Dokumen ini memberikan panduan untuk melakukan inferensi teks dasar dengan Gemma 4 menggunakan library transformers Hugging Face. Panduan ini mencakup penyiapan lingkungan, pemuatan model, dan berbagai skenario pembuatan teks, termasuk perintah sekali putaran, percakapan multi-putaran terstruktur, dan penerapan petunjuk sistem.

Notebook ini akan berjalan di GPU T4.

Menginstal paket Python

Instal library Hugging Face yang diperlukan untuk menjalankan model Gemma dan membuat permintaan.

# Install PyTorch & other libraries
pip install torch accelerate

# Install the transformers library
pip install transformers

Dialog adalah library untuk memanipulasi dan menampilkan percakapan.

Bahan Sumber:
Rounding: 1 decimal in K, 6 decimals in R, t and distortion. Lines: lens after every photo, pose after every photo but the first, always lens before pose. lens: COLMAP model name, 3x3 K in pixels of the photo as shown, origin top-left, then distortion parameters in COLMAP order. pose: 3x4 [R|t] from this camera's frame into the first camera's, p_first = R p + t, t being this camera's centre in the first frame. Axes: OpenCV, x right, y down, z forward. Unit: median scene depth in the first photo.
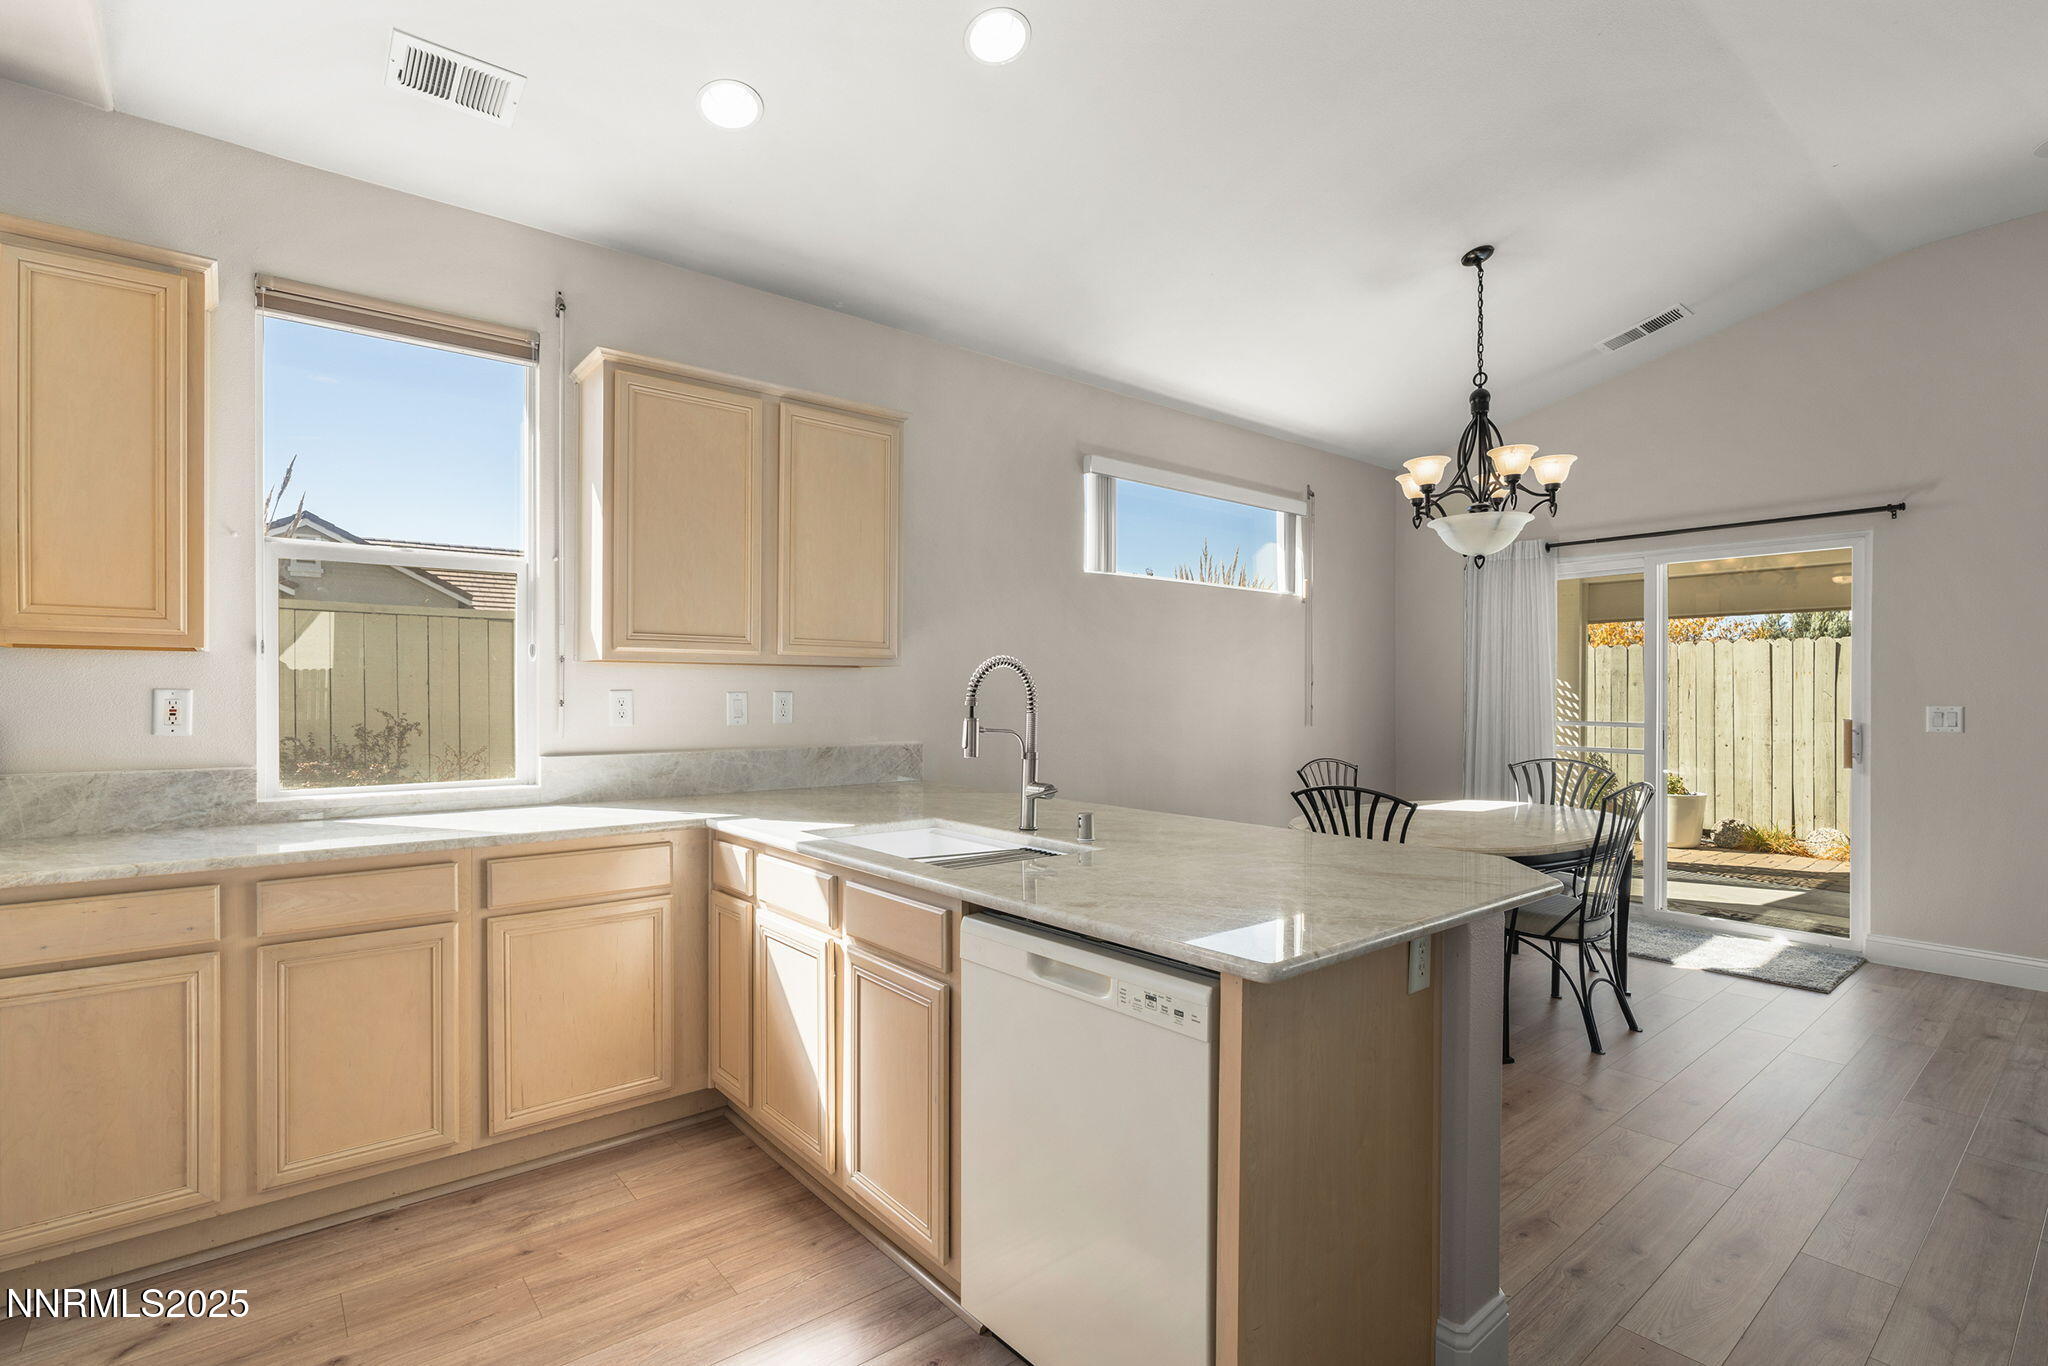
lens RADIAL K [[932.8, 0, 1011.6], [0, 932.8, 697.1], [0, 0, 1]] dist [-0.005078, 0.002314]
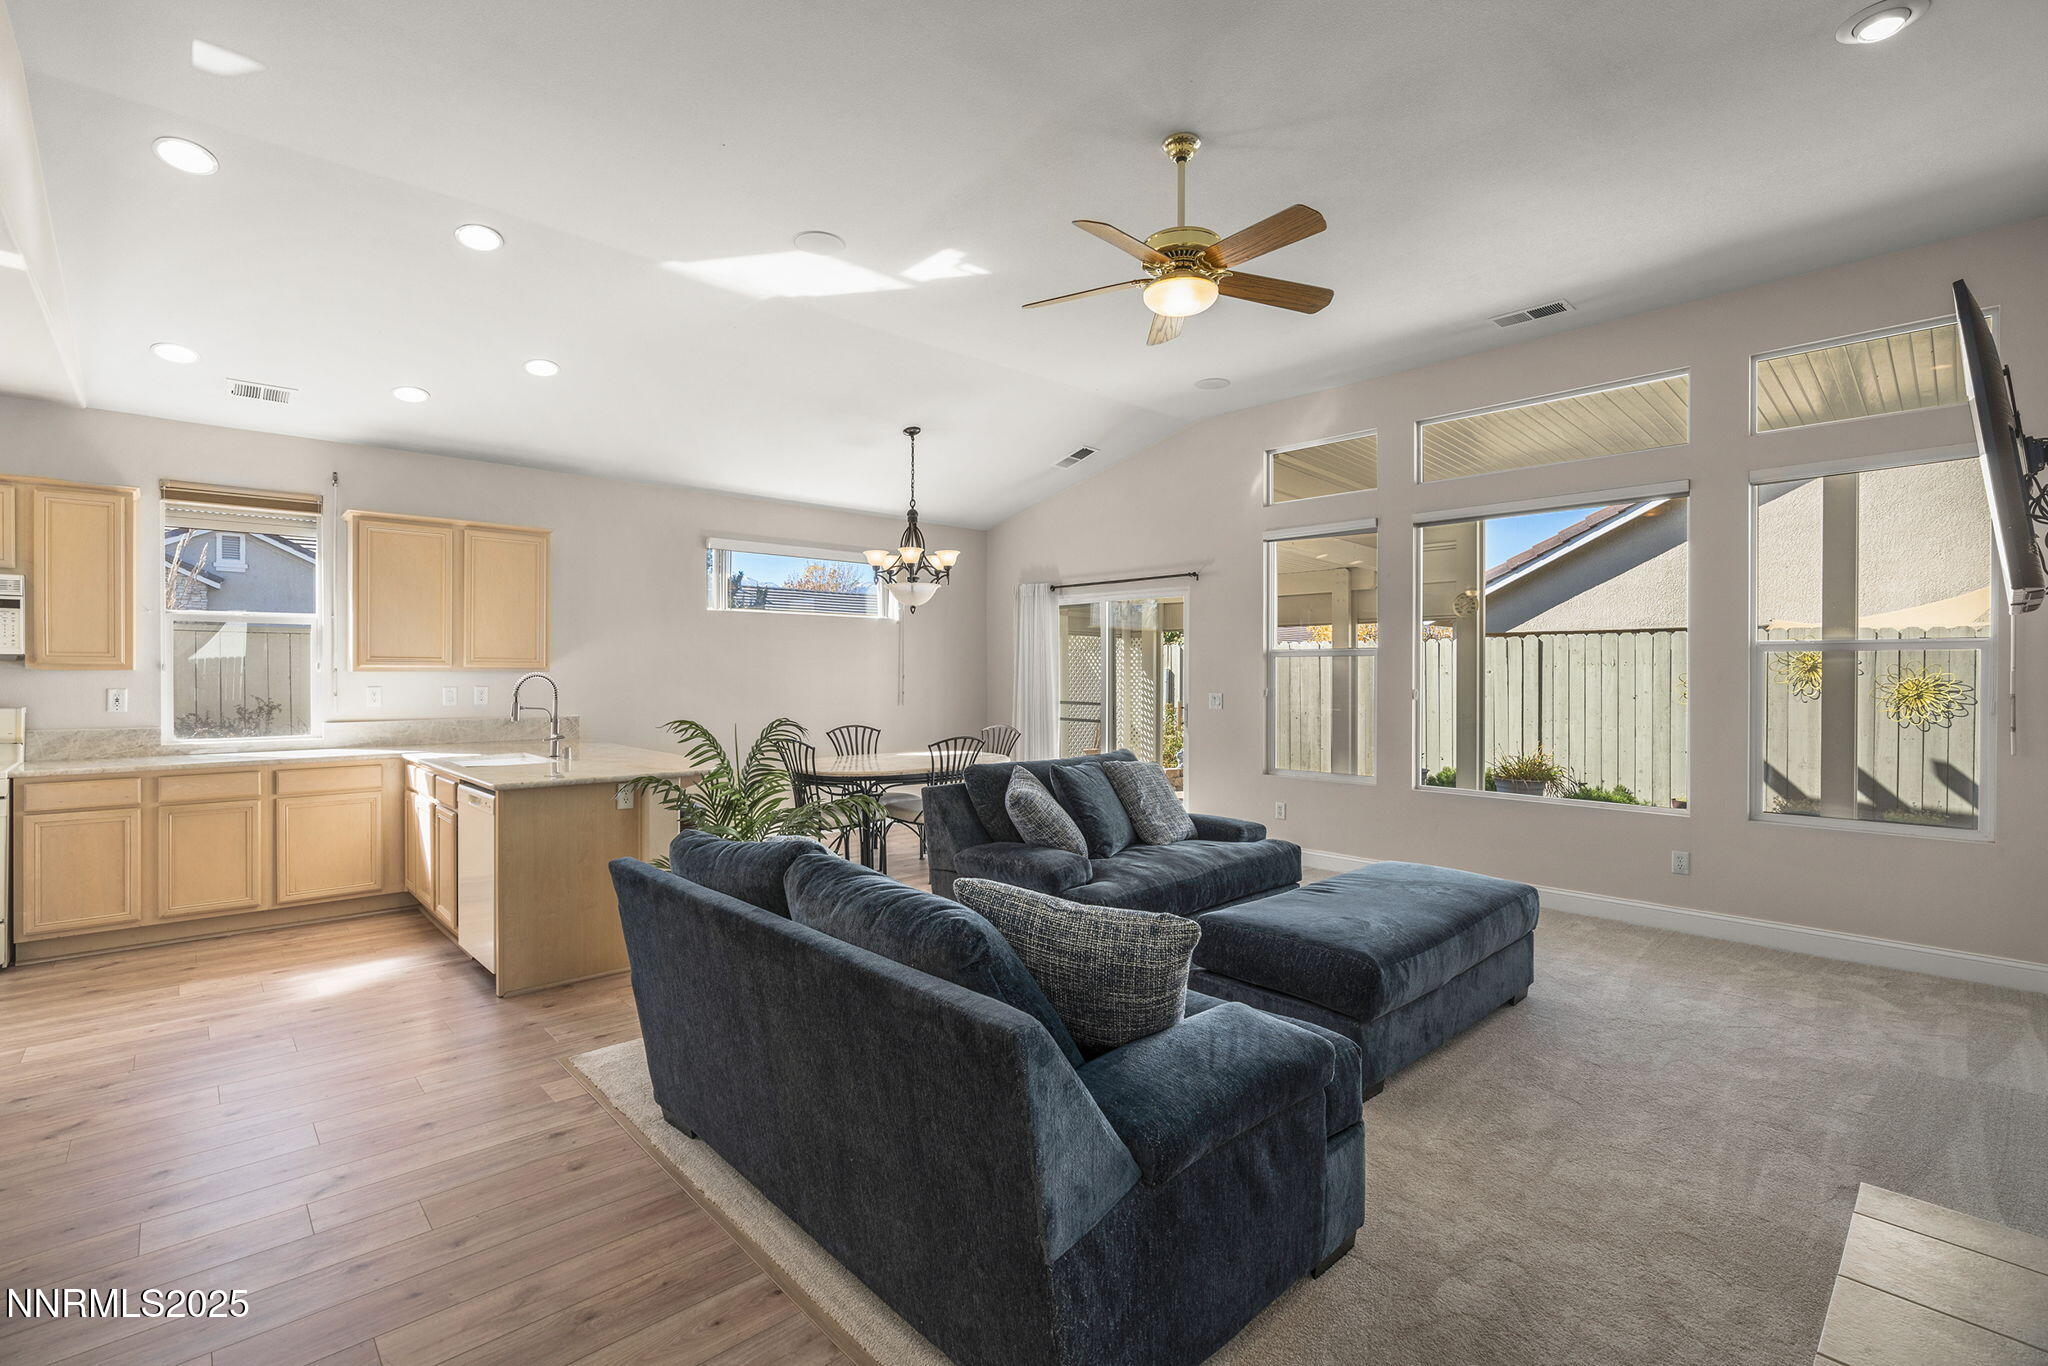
lens RADIAL K [[932.8, 0, 1036.9], [0, 932.8, 675.9], [0, 0, 1]] dist [-0.005078, 0.002314]
pose [[0.998556, -0.000259, 0.053711, 0.904655], [0.000199, 0.999999, 0.001120, -0.035171], [-0.053711, -0.001108, 0.998556, -1.033516]]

Ketentuan Tugas:
**A.** Salin kata demi kata bagian panduan inferensi Gemma di antara "Dokumen ini memberikan" dan "berjalan di GPU T4.", termasuk kedua batas tersebut.
**B.** Apakah tiap pernyataan berikut sesuai dengan panduan inferensi Gemma? Jawab ya atau tidak untuk masing-masing, lalu kutip persis kata-kata panduan yang menentukannya.
(i) Notebook yang dibahas dapat dijalankan di GPU T4.
(ii) Panduan ini memakai library transformers dari Hugging Face.
(iii) Dialog adalah library untuk melatih model.
**C.** Bagaimana kelanjutan panduan inferensi Gemma setelah kalimat terakhirnya? Tuliskan lanjutannya.

Jawaban Berurutan:
**A.**
Dokumen ini memberikan panduan untuk melakukan inferensi teks dasar dengan Gemma 4 menggunakan library transformers Hugging Face. Panduan ini mencakup penyiapan lingkungan, pemuatan model, dan berbagai skenario pembuatan teks, termasuk perintah sekali putaran, percakapan multi-putaran terstruktur, dan penerapan petunjuk sistem.

Notebook ini akan berjalan di GPU T4.

**B.**
(i) Ya: "Notebook ini akan berjalan di GPU T4."
(ii) Ya: "menggunakan library transformers Hugging Face"
(iii) Tidak: "Dialog adalah library untuk memanipulasi dan menampilkan percakapan."

**C.**
pip install dialog

Memuat Model

Menggunakan library transformers untuk memuat pipeline

MODEL_ID = "google/gemma-4-E2B-it" # @param ["google/gemma-4-E2B-it","google/gemma-4-E4B-it", "google/gemma-4-31B-it", "google/gemma-4-26B-A4B-it"]

from transformers import pipeline

txt_pipe = pipeline(
    task="text-generation",
    model=MODEL_ID,
    device_map="auto",
    dtype="auto"
)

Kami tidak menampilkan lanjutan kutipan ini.